You gotta have balls to play in the nation's capital |
The date: July 23, 1969. The event: MLB's 40th All Star Game. It would be Washington's fourth such affair and its last for nearly half a century. And it couldn't have come at a worse time for the host American League.
It was a time of National League dominance, the likes of which the mid-summer classic had never known. The so-called senior circuit had won each of the last six contests, 12 of the previous 15 and held an overall 21-17-1 advantage since the event's inception in 1933.
This sides for this outing at recently rechristened Robert F. Kennedy Memorial Stadium were decidedly lop. Thirteen NL players were destined for the National Baseball Hall of Fame, five were in the starting lineup including pitcher Steve Carlton and catcher Johnny Bench. The AL squad had just six, battery not included.
Rain had postponed the match for a day. Now, with Richard Nixon off to welcome the astronauts home from Tranquility Base, Vice President Spiro Agnew thew out the first ball. Maybe they should have left him in.

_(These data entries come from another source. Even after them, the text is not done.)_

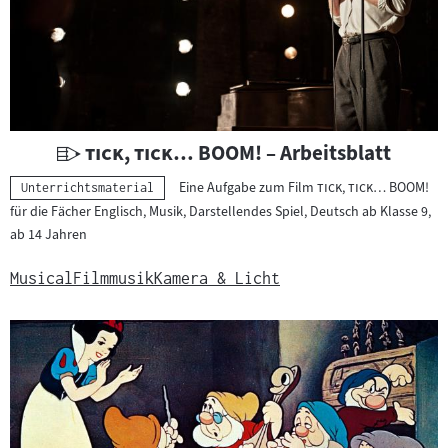
U
"
"
tick, tick… BOOM!
– Arbeitsblatt
n
"
"
Eine Aufgabe zum Film
tick, tick… BOOM!
Kategorie:
Unterrichtsmaterial
t
für die Fächer Englisch, Musik, Darstellendes Spiel, Deutsch ab Klasse 9,
e
ab 14 Jahren
r
r
Musical
Filmmusik
Kamera & Licht
i
c
h
t
s
m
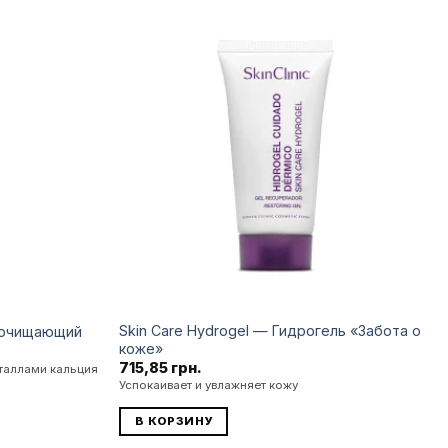
Додати
Додати
до
до
списку
списку
бажань
бажань
Skin Care Hydrogel — Гидрогель «Забота о
б очищающий
коже»
715,85
грн.
таллами кальция
Успокаивает и увлажняет кожу
В КОРЗИНУ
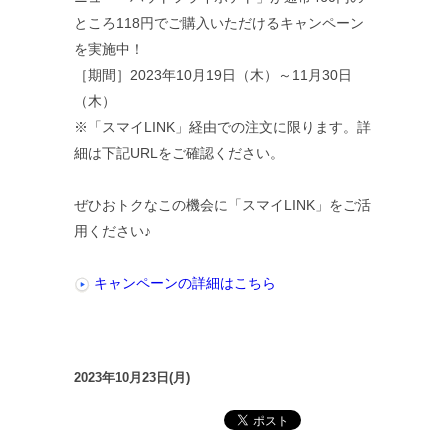
ところ118円でご購入いただけるキャンペーン
を実施中！
［期間］2023年10月19日（木）～11月30日
（木）
※「スマイLINK」経由での注文に限ります。詳
細は下記URLをご確認ください。
ぜひおトクなこの機会に「スマイLINK」をご活
用ください♪
キャンペーンの詳細はこちら
2023年10月23日(月)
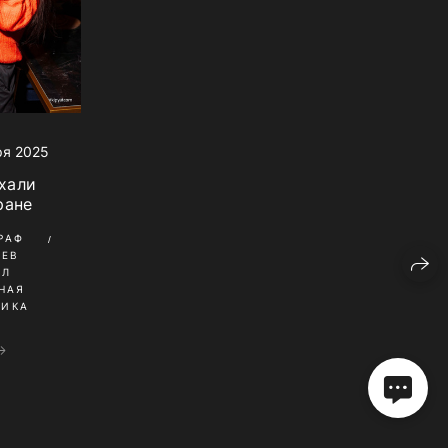
ря 2025
хали
ране
РАФ
НЕВ
ИЛ
НАЯ
НИКА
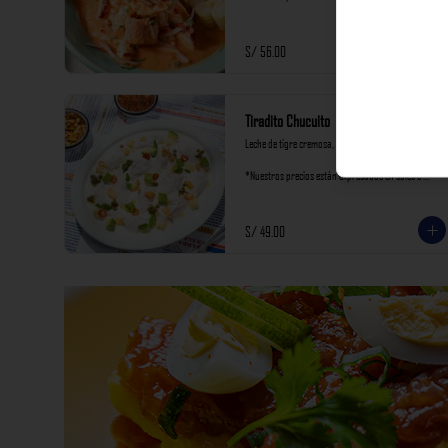
incluyen impuestos de ley y recargo al consumo.
S/ 56.00
Tiradito Chucuito
Leche de tigre cremosa, palta y oliva.

*Nuestros precios están expresados en soles e 
incluyen impuestos de ley y recargo al consumo.
S/ 49.00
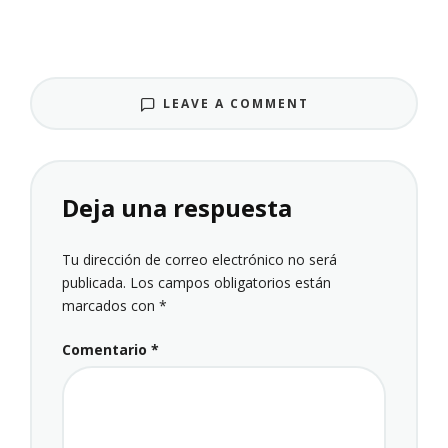
LEAVE A COMMENT
Deja una respuesta
Tu dirección de correo electrónico no será
publicada.
Los campos obligatorios están
marcados con
*
Comentario
*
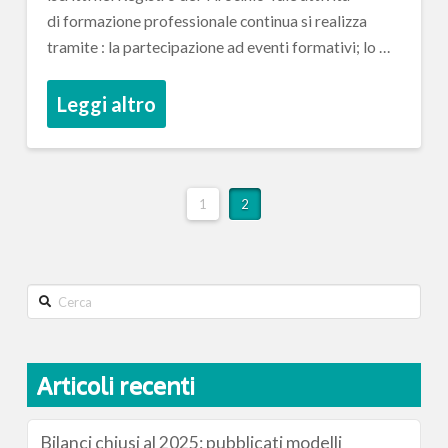
di formazione professionale continua si realizza
tramite : la partecipazione ad eventi formativi; lo …
Leggi altro
1
2
Search
Articoli recenti
Bilanci chiusi al 2025: pubblicati modelli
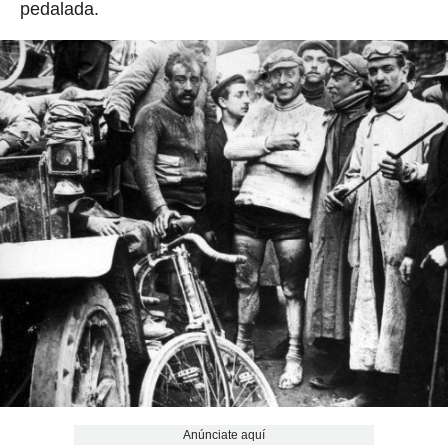
pedalada.
Anúnciate aquí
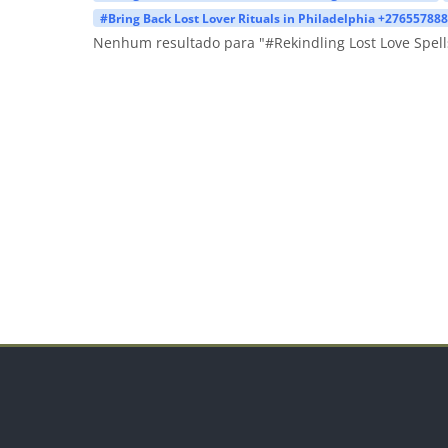
#Bring Back Lost Lover Rituals in Philadelphia +27655788
Nenhum resultado para "#Rekindling Lost Love Spell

The New York Yankees' Mel Stottlemyre started for the Americans. He immediately yielded a single to the Pittsburgh Pirates' Matty Alou, who'd bat .331 that year. Alou moved to second on ground out by the Chicago Cubs' Don Kessinger. He went to third on a wild pitch, then scored when hometown hero Frank Howard misplayed Hank Aaron's shot to left.
One hot dog and two Franks |
Cleon Jones of the New York Mets led off the second with a single. Bench's two-run belt brought him home. In the bottom of the frame, the 6'7" Howard -- aka the Washington Monument, aka The Capital Punisher -- took Lefty deep for shot of redemption. NL 3, AL 1 after two.
Any good feeling in the home dugout quickly dissipated.
Aaron started the third with a hit off the Oakland A's Blue Moon Odom. Then Cooperstown-bound Willie McCovey homered. An out, an error, a single and two doubles later, the National League had three more runs. Though Detroit Tigers catcher Bill Freehan replied with a solo shot, McCovey cracked his second round-tripper an inning later, this one served up by the Tigers' Denny McLain.
When Freehan's single -- off the peerless Bob Gibson -- drove in pinch runner Reggie Smith in the 4th, the game still had the look of slugfest. The Nationals had three homers and nine runs. The Americans had two taters and three runs. And the game wasn't half over.
Except that it was.
Both sides combined for just three hits the rest of the way, no more than one in any single frame. The Cleveland Indian's Sam McDowell, aka Sudden Sam, fanned four in two innings of work. He was one of three AL hurlers to hold the NL at bay.
Baseball and a tax break |
Some of the senior circuit's gaudiest stars were relegated to just bit parts. Willie Mays pinch hit and skied to right. Ernie Banks pinch hit and lined out. In his lone plate appearance, Roberto Clemente fanned. Pete Rose, destined to be baseball's all-time hits leader and then a Hall of Fame pariah, popped out.
Tom Seaver, in the midst of a 25-win Cy Young Award season, never pitched.
Each of the junior circuit's future Hall inductees, including Carl Yastrzemski, Harmon Killebrew and Brooks Robinson, went hitless.
McCovey, with his two homers and three runs batted in, was the game's most valuable player. By season's end, with a .320 average, 45 homers and 126 RBIs was the league's MVP too.
Cleon Jones hit .340 -- third best in the NL behind Rose, .348 and Clemente, .345 -- and caught the final out as the Miracle Mets won the World Series, 5 games to 1, over the Baltimore Orioles. It was their first winning season since their birth in 1962.
Bench and McCovey - two for the Hall |
The host Senators, managed by Ted Williams -- aka the Splendid Splinter, Teddy Ballgame and Ted Fucking Williams -- were never better, posting an 86-76 record. It would be their only winning season in 11 Washington campaigns.
By 1972, they were gone, relocated to Arlington, Texas, as the Rangers.
Having previously lost the original Senators franchise (sometimes confusingly called the Nationals) to Minnesota, the District of Columbia was left pining for a team to call it's own for 34 years.
In 2005 it got one, the Montreal Expos. They called RFK Stadium their home for three years before moving into the brand new Nationals Park. There the stars will come out again on Tuesday night.